Task requirements — From the data below, pull out every line that contains the string "durch" and copy each one unchanged.

Record set —

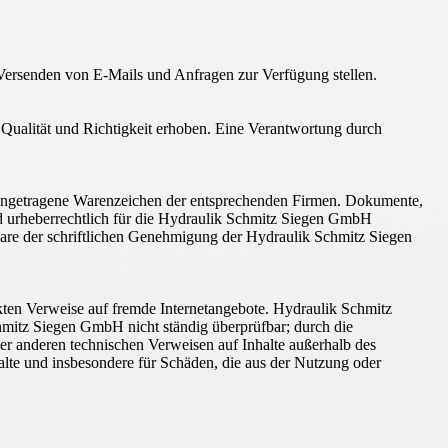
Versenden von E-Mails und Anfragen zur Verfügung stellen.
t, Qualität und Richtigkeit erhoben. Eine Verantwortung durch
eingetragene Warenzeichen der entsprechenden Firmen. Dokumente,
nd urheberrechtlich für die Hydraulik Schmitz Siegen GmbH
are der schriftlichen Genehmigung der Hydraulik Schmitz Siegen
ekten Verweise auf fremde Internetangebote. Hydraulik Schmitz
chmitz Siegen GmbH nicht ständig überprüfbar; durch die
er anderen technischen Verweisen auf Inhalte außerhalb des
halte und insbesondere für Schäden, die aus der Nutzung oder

* * *

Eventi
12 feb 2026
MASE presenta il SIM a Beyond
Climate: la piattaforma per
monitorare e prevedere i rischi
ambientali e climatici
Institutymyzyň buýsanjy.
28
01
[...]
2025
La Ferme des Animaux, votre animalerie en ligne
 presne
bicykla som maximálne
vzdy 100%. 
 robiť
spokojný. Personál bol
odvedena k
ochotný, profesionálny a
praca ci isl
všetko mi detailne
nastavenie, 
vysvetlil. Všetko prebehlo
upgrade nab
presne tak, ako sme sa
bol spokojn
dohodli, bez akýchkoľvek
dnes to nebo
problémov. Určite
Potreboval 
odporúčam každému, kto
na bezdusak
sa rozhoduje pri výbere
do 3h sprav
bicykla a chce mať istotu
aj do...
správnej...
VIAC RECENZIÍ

Exercise response —
t, Qualität und Richtigkeit erhoben. Eine Verantwortung durch
chmitz Siegen GmbH nicht ständig überprüfbar; durch die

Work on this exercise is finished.